- Aim of the task -
Set the whole listing down again, word for word, with no pictures.

===== Material for this task =====

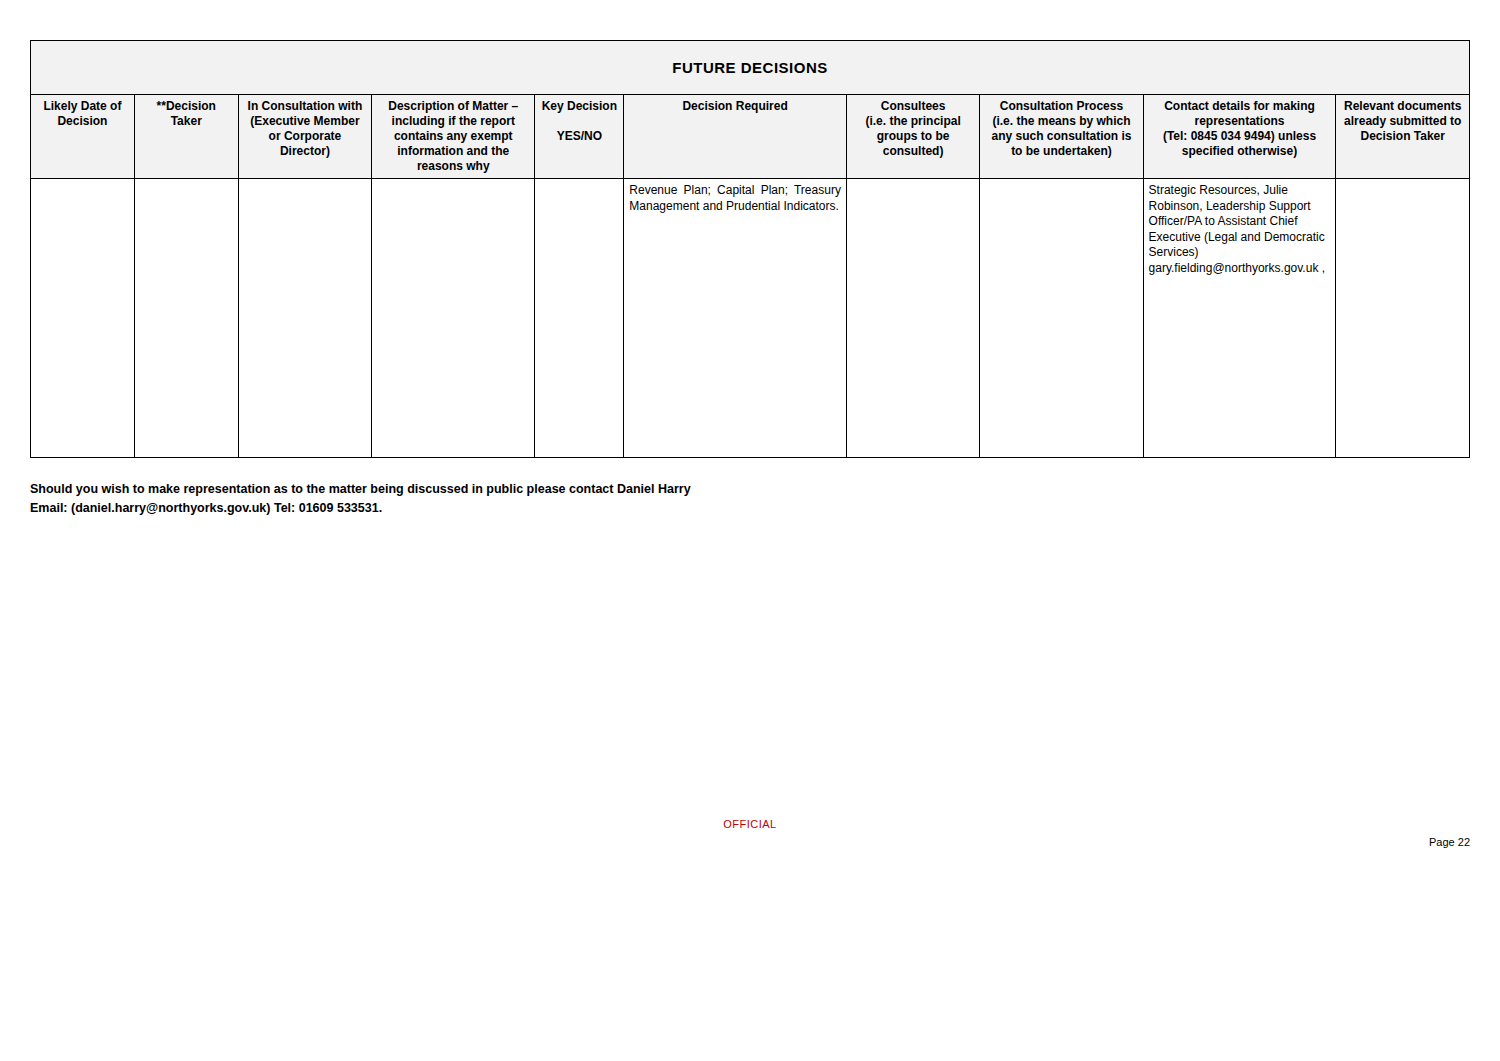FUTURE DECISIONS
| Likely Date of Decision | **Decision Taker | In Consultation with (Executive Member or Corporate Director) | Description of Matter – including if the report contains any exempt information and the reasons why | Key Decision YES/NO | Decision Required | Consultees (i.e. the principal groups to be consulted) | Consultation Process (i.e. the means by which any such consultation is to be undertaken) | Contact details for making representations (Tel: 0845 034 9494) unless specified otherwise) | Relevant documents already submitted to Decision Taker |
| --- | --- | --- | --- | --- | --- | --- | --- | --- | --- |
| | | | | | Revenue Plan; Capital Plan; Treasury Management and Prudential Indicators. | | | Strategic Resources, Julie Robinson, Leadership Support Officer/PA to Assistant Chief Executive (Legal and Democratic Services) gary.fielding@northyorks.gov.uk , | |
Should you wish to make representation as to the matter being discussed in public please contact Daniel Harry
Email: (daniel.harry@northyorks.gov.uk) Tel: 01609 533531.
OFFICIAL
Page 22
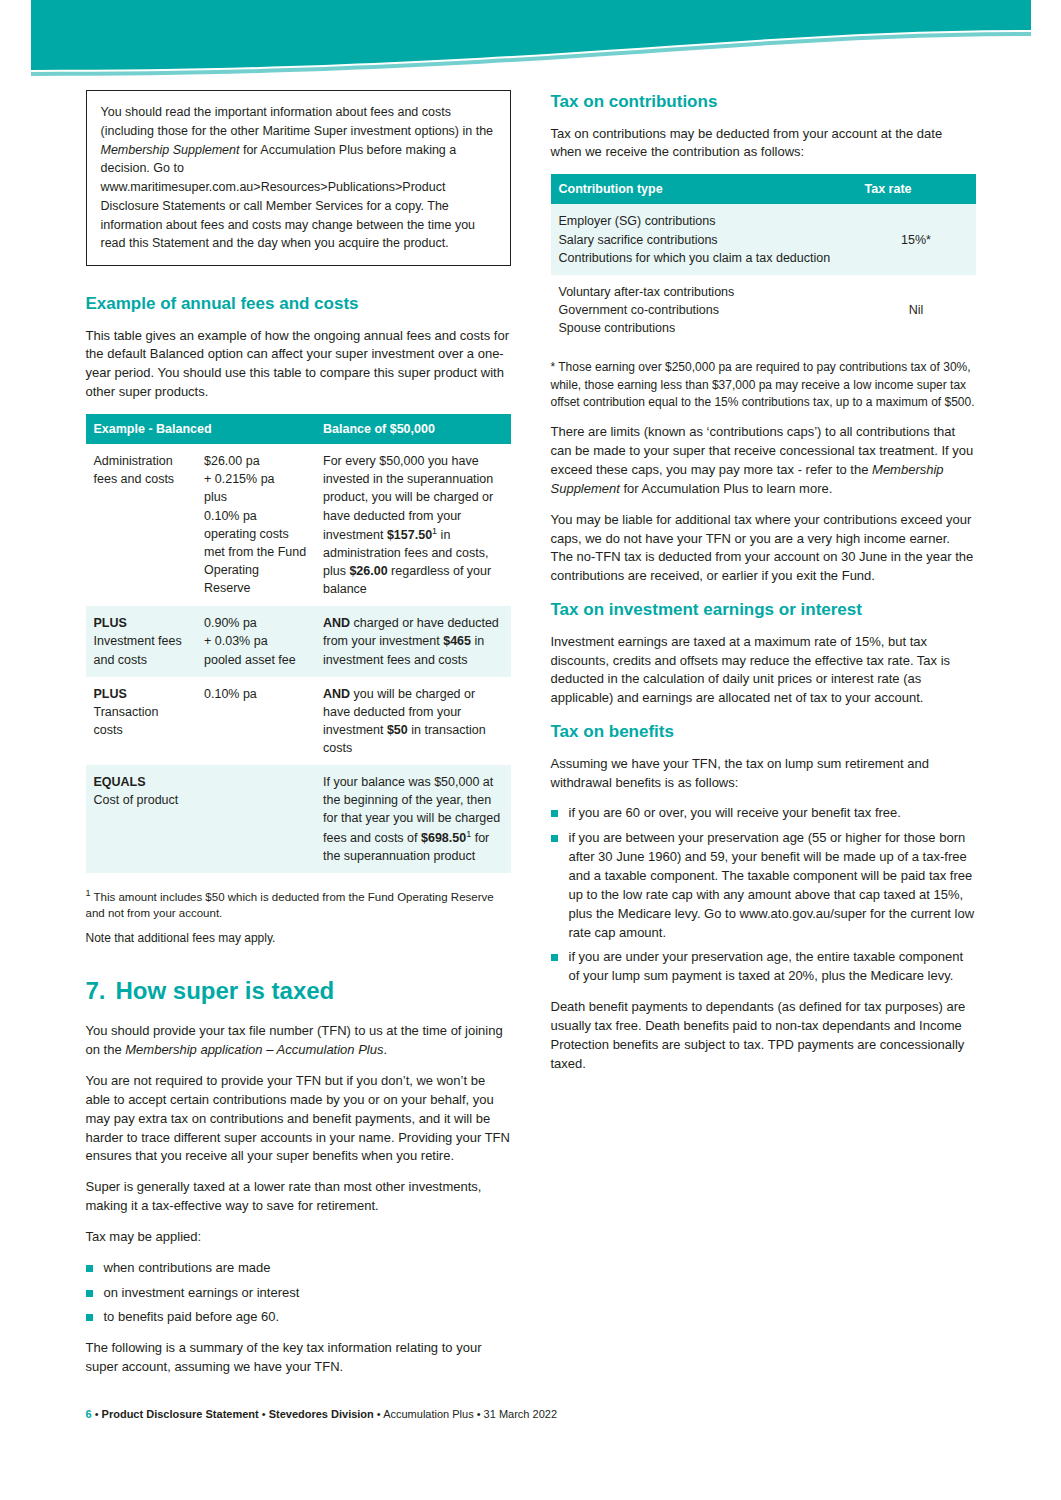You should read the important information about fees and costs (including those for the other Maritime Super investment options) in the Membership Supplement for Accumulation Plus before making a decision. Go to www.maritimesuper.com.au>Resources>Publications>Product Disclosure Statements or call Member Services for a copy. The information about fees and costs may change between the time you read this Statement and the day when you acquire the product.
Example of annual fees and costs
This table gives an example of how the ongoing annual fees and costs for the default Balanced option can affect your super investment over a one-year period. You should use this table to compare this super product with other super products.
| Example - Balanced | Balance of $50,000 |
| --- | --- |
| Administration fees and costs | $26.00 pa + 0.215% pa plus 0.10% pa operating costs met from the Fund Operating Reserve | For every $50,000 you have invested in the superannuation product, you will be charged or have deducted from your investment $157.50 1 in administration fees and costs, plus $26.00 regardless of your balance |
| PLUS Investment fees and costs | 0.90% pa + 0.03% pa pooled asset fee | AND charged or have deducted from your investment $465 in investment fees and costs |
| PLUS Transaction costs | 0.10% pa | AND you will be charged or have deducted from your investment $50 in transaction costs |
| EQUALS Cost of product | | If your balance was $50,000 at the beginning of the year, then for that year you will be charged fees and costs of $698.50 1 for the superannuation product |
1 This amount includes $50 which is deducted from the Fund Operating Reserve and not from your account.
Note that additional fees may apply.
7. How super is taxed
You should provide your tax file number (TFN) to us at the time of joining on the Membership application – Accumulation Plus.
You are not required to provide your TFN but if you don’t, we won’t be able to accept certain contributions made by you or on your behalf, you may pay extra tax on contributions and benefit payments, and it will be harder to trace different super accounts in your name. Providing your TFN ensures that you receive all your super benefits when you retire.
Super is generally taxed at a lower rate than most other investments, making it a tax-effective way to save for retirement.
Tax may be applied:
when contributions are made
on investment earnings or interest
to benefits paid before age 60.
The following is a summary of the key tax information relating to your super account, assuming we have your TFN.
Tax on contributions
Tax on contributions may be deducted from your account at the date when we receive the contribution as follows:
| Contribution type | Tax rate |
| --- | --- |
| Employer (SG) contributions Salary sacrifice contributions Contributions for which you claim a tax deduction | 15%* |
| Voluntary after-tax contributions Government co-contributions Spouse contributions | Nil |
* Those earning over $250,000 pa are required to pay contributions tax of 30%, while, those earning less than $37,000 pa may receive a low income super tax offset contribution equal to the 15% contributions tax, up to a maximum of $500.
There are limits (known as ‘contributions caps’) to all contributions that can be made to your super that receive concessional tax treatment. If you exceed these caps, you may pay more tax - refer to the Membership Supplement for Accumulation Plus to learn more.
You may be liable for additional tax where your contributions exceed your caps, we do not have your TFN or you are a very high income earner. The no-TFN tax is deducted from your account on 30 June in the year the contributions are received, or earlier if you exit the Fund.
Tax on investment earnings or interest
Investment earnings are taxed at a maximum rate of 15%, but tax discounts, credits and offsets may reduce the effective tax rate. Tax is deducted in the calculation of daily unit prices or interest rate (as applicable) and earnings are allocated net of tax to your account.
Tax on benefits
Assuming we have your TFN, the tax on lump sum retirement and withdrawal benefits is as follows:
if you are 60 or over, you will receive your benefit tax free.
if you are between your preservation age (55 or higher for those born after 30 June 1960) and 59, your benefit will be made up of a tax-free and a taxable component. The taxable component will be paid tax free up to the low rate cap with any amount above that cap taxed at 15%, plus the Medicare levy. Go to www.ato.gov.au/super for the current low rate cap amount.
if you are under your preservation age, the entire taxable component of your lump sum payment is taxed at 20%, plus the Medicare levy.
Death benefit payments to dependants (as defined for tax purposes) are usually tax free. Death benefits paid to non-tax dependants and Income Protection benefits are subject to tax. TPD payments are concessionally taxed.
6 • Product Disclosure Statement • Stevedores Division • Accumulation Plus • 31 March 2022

=====

- Answer space -
FUTURE DECISIONS
| Likely Date of Decision | **Decision Taker | In Consultation with (Executive Member or Corporate Director) | Description of Matter – including if the report contains any exempt information and the reasons why | Key Decision YES/NO | Decision Required | Consultees (i.e. the principal groups to be consulted) | Consultation Process (i.e. the means by which any such consultation is to be undertaken) | Contact details for making representations (Tel: 0845 034 9494) unless specified otherwise) | Relevant documents already submitted to Decision Taker |
| --- | --- | --- | --- | --- | --- | --- | --- | --- | --- |
| | | | | | Revenue Plan; Capital Plan; Treasury Management and Prudential Indicators. | | | Strategic Resources, Julie Robinson, Leadership Support Officer/PA to Assistant Chief Executive (Legal and Democratic Services) gary.fielding@northyorks.gov.uk , | |
Should you wish to make representation as to the matter being discussed in public please contact Daniel Harry
Email: (daniel.harry@northyorks.gov.uk) Tel: 01609 533531.
OFFICIAL
Page 22
You should read the important information about fees and costs (including those for the other Maritime Super investment options) in the Membership Supplement for Accumulation Plus before making a decision. Go to www.maritimesuper.com.au>Resources>Publications>Product Disclosure Statements or call Member Services for a copy. The information about fees and costs may change between the time you read this Statement and the day when you acquire the product.
Example of annual fees and costs
This table gives an example of how the ongoing annual fees and costs for the default Balanced option can affect your super investment over a one-year period. You should use this table to compare this super product with other super products.
| Example - Balanced | Balance of $50,000 |
| --- | --- |
| Administration fees and costs | $26.00 pa + 0.215% pa plus 0.10% pa operating costs met from the Fund Operating Reserve | For every $50,000 you have invested in the superannuation product, you will be charged or have deducted from your investment $157.50 1 in administration fees and costs, plus $26.00 regardless of your balance |
| PLUS Investment fees and costs | 0.90% pa + 0.03% pa pooled asset fee | AND charged or have deducted from your investment $465 in investment fees and costs |
| PLUS Transaction costs | 0.10% pa | AND you will be charged or have deducted from your investment $50 in transaction costs |
| EQUALS Cost of product | | If your balance was $50,000 at the beginning of the year, then for that year you will be charged fees and costs of $698.50 1 for the superannuation product |
1 This amount includes $50 which is deducted from the Fund Operating Reserve and not from your account.
Note that additional fees may apply.
7. How super is taxed
You should provide your tax file number (TFN) to us at the time of joining on the Membership application – Accumulation Plus.
You are not required to provide your TFN but if you don’t, we won’t be able to accept certain contributions made by you or on your behalf, you may pay extra tax on contributions and benefit payments, and it will be harder to trace different super accounts in your name. Providing your TFN ensures that you receive all your super benefits when you retire.
Super is generally taxed at a lower rate than most other investments, making it a tax-effective way to save for retirement.
Tax may be applied:
when contributions are made
on investment earnings or interest
to benefits paid before age 60.
The following is a summary of the key tax information relating to your super account, assuming we have your TFN.
Tax on contributions
Tax on contributions may be deducted from your account at the date when we receive the contribution as follows:
| Contribution type | Tax rate |
| --- | --- |
| Employer (SG) contributions Salary sacrifice contributions Contributions for which you claim a tax deduction | 15%* |
| Voluntary after-tax contributions Government co-contributions Spouse contributions | Nil |
* Those earning over $250,000 pa are required to pay contributions tax of 30%, while, those earning less than $37,000 pa may receive a low income super tax offset contribution equal to the 15% contributions tax, up to a maximum of $500.
There are limits (known as ‘contributions caps’) to all contributions that can be made to your super that receive concessional tax treatment. If you exceed these caps, you may pay more tax - refer to the Membership Supplement for Accumulation Plus to learn more.
You may be liable for additional tax where your contributions exceed your caps, we do not have your TFN or you are a very high income earner. The no-TFN tax is deducted from your account on 30 June in the year the contributions are received, or earlier if you exit the Fund.
Tax on investment earnings or interest
Investment earnings are taxed at a maximum rate of 15%, but tax discounts, credits and offsets may reduce the effective tax rate. Tax is deducted in the calculation of daily unit prices or interest rate (as applicable) and earnings are allocated net of tax to your account.
Tax on benefits
Assuming we have your TFN, the tax on lump sum retirement and withdrawal benefits is as follows:
if you are 60 or over, you will receive your benefit tax free.
if you are between your preservation age (55 or higher for those born after 30 June 1960) and 59, your benefit will be made up of a tax-free and a taxable component. The taxable component will be paid tax free up to the low rate cap with any amount above that cap taxed at 15%, plus the Medicare levy. Go to www.ato.gov.au/super for the current low rate cap amount.
if you are under your preservation age, the entire taxable component of your lump sum payment is taxed at 20%, plus the Medicare levy.
Death benefit payments to dependants (as defined for tax purposes) are usually tax free. Death benefits paid to non-tax dependants and Income Protection benefits are subject to tax. TPD payments are concessionally taxed.
6 • Product Disclosure Statement • Stevedores Division • Accumulation Plus • 31 March 2022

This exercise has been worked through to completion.